§ WORK TO COMPLETE
Every line below containing the word "skills" should be found and copied.

§ RECORDED INFORMATION

* * *

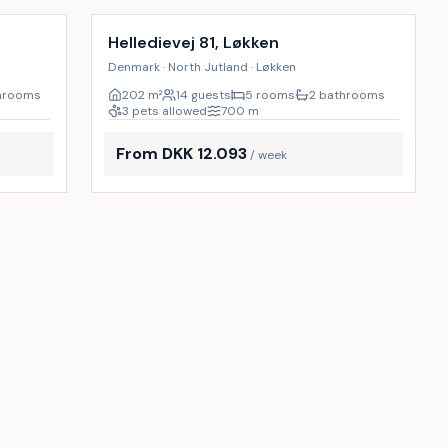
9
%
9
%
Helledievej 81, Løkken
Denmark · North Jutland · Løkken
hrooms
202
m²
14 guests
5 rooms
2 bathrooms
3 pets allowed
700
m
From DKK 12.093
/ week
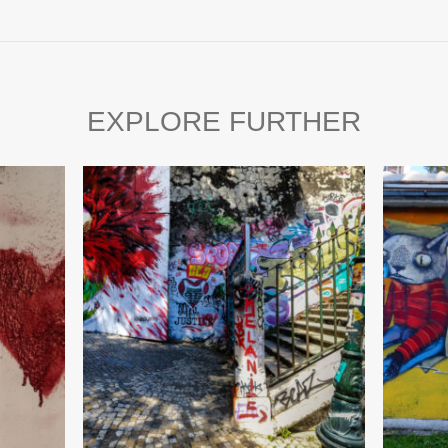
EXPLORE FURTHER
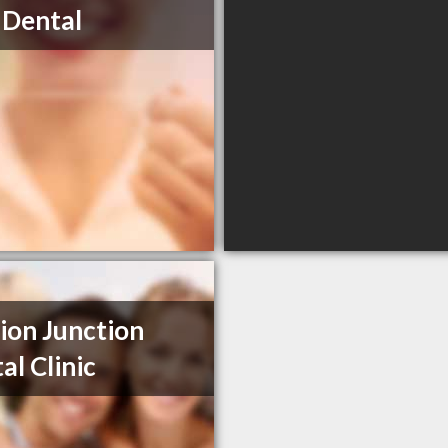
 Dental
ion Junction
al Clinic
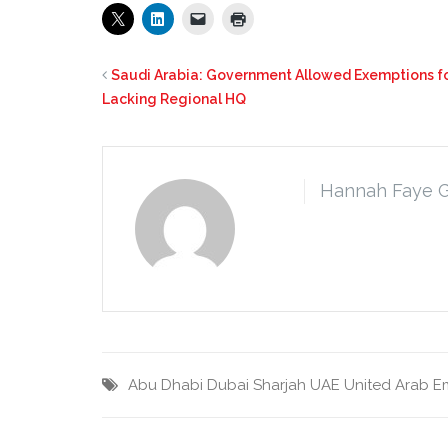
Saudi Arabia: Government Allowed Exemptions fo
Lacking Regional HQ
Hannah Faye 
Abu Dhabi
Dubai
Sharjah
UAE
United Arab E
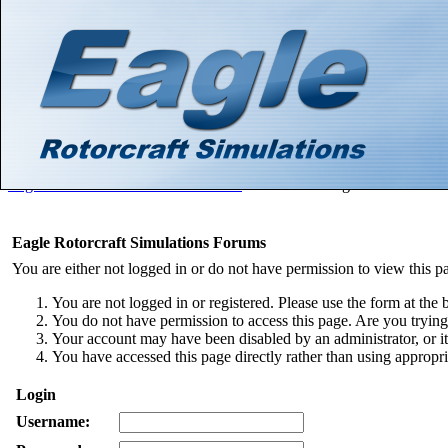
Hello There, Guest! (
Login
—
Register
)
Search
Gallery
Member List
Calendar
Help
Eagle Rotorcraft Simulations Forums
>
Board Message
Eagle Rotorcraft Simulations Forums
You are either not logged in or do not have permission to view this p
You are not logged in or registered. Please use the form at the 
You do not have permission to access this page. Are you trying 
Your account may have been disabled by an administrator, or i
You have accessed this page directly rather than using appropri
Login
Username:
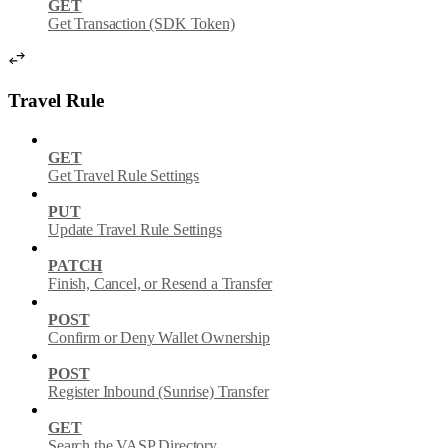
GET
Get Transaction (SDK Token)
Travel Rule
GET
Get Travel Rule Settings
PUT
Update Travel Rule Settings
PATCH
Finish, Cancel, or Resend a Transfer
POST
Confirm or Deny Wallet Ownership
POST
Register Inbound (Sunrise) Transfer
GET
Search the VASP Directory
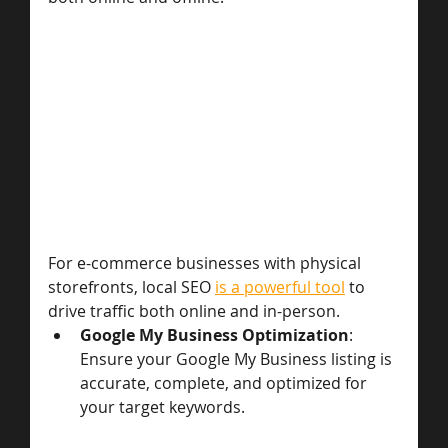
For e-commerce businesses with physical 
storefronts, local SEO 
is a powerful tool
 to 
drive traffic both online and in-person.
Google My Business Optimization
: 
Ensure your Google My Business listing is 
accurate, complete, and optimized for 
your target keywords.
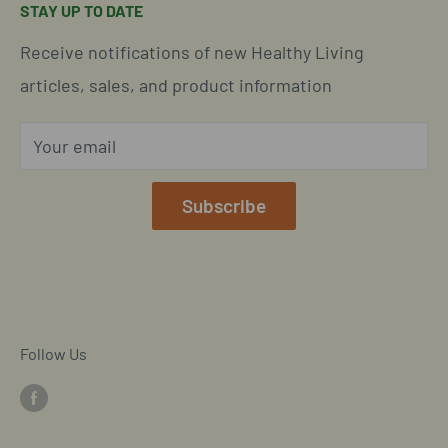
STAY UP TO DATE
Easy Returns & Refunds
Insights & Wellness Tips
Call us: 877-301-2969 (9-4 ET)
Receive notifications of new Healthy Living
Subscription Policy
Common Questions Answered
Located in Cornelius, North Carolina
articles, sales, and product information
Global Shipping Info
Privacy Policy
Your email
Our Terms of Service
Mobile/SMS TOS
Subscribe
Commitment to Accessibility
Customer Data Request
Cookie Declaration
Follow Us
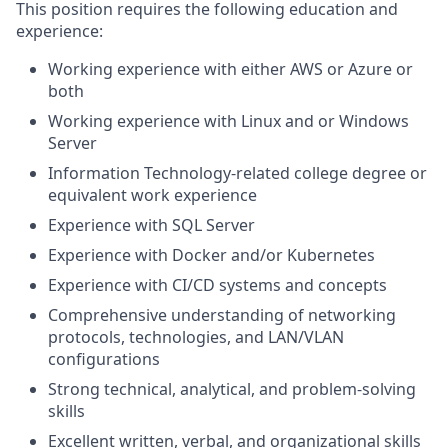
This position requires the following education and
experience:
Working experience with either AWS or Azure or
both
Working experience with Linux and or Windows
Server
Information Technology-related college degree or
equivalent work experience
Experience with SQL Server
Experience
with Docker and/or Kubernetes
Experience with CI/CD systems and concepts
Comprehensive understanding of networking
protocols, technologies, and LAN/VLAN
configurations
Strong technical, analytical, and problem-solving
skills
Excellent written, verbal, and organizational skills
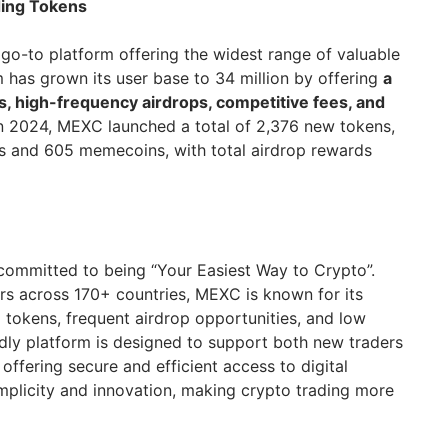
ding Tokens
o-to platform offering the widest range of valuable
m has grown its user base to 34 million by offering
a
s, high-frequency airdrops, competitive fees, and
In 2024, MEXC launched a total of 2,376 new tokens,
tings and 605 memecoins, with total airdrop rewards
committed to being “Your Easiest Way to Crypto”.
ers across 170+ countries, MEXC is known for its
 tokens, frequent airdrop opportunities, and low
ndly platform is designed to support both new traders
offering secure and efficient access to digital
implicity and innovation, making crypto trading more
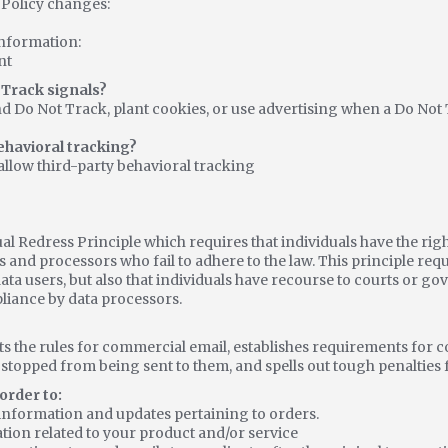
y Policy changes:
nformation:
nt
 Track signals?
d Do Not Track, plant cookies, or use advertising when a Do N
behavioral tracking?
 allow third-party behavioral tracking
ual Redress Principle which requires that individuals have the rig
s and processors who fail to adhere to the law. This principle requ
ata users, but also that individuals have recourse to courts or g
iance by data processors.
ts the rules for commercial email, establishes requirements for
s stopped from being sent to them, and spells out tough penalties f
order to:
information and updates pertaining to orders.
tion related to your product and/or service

* * *

§ COMPLETED TASK
skills
Excellent written, verbal, and organizational skills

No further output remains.